══ SUPPLIED RECORDS ══
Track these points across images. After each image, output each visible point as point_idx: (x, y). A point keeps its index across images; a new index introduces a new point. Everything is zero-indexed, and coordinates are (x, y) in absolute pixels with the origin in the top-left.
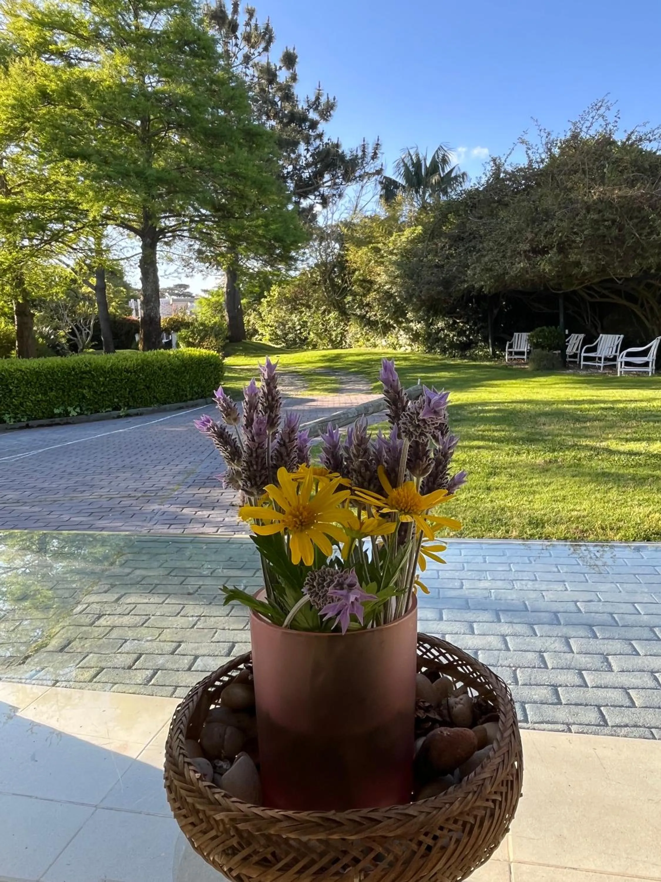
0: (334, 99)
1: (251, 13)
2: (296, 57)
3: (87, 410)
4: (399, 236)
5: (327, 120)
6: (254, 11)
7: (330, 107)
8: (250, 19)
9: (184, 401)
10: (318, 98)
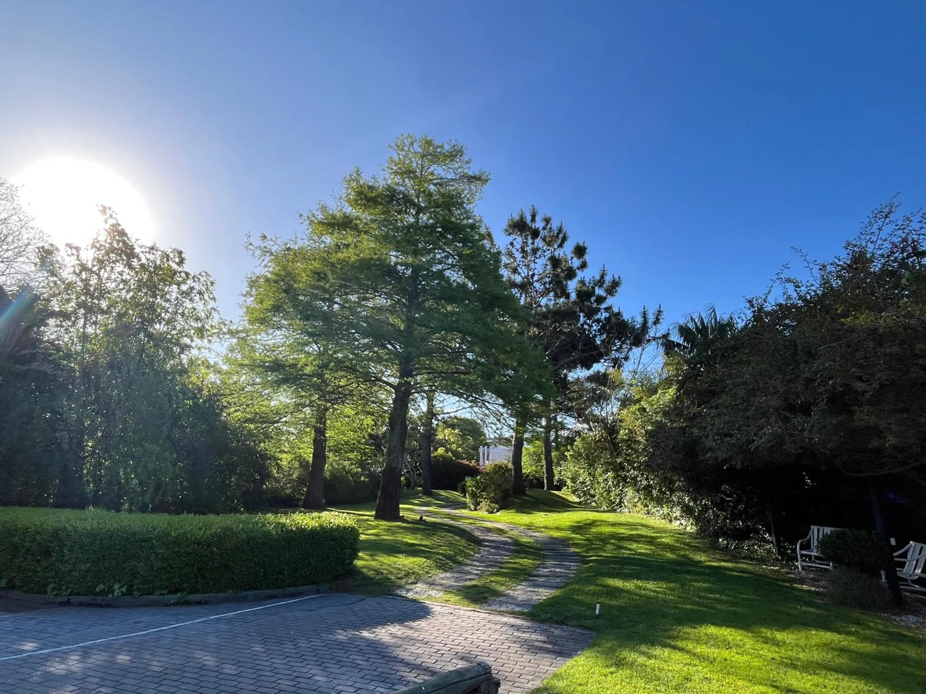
0: (619, 278)
1: (547, 221)
2: (586, 249)
3: (138, 589)
4: (665, 393)
5: (613, 295)
6: (550, 219)
7: (615, 284)
8: (547, 225)
9: (279, 588)
10: (602, 277)
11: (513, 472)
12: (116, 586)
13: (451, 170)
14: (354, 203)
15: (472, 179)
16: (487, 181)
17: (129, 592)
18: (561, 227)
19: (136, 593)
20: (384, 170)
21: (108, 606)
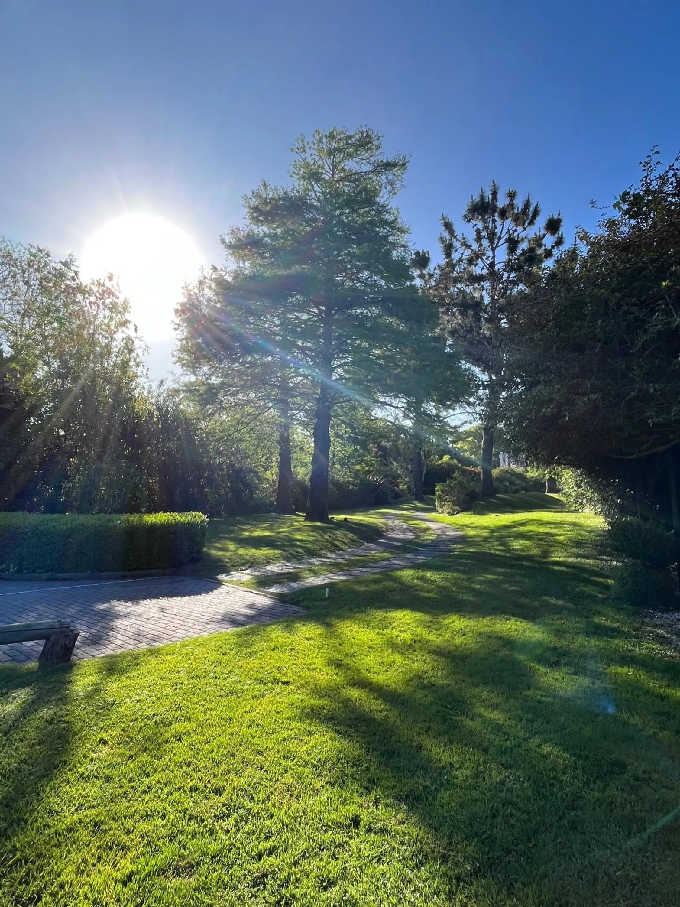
═══
= INSTRUCTIONS TO FOLLOW =
From the first line above to the last, copy the records exactly but omit the pictures.

= OUTPUT =
Track these points across images. After each image, output each visible point as point_idx: (x, y). A point keeps its index across images; a new index introduces a new point. Everything is zero-indexed, and coordinates are (x, y) in absolute pixels with the origin in the top-left.
0: (334, 99)
1: (251, 13)
2: (296, 57)
3: (87, 410)
4: (399, 236)
5: (327, 120)
6: (254, 11)
7: (330, 107)
8: (250, 19)
9: (184, 401)
10: (318, 98)
0: (619, 278)
1: (547, 221)
2: (586, 249)
3: (138, 589)
4: (665, 393)
5: (613, 295)
6: (550, 219)
7: (615, 284)
8: (547, 225)
9: (279, 588)
10: (602, 277)
11: (513, 472)
12: (116, 586)
13: (451, 170)
14: (354, 203)
15: (472, 179)
16: (487, 181)
17: (129, 592)
18: (561, 227)
19: (136, 593)
20: (384, 170)
21: (108, 606)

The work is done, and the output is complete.